Genevieve was a quarter of a mile from the woods, with Louise a hundred yards behind her, when they heard the train. The insistent tooting sound carried a long way in the calm air. Three short blasts, followed by a long one. The warning signal that it was approaching the open road crossing at Collyweston.
Genevieve reined her horse in, waiting for Louise to catch up with her. “It’s coming into town!” the younger girl exclaimed.
Both of them knew the local train times by heart. Colsterworth had twelve passenger services a day. This one wasn’t one of them.
“They’re coming back!” Genevieve squealed. “Daddy’s back!”

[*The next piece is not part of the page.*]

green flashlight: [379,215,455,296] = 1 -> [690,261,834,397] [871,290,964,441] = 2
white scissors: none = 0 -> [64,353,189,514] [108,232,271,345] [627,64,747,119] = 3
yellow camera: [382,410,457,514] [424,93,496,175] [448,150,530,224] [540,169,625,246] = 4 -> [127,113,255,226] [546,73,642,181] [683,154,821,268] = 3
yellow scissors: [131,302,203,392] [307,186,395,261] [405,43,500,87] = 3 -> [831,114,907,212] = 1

Merlin picked up on her excitement, running around the horse, barking enthusiastically.
Louise bit her lip. She couldn’t think what else it could be. “I suppose so.”
“It is. It is!”
“All right, come on then.”
Cricklade manor lurked inside its picket of huge geneered cedars, an imposing stone mansion built in homage to the stately homes of an England as distant in time as in space. The glass walls of the ornate orangery abutting the east wing reflected Duke’s brilliant yellow sunlight in geometric ripples as the sisters rode along the greensward below the building.
When she was inside the ring of cedars, Louise noticed the chunky blue-green farm ranger racing up the long gravel drive. She whooped loudly, goading her horse to an even faster gallop. Few people were allowed to drive the estate’s powered vehicles. And nobody else drove them as fast as Daddy.
Louise soon left Genevieve well behind, with an exhausted Merlin trailing by almost a quarter of a mile. She could see six figures crammed into the vehicle’s seats. And that was definitely Daddy driving. She didn’t recognise any of the others.
Another two farm rangers turned into the drive just as the first pulled up in front of the manor. Various household staff and Marjorie Kavanagh hurried down the broad steps to greet it.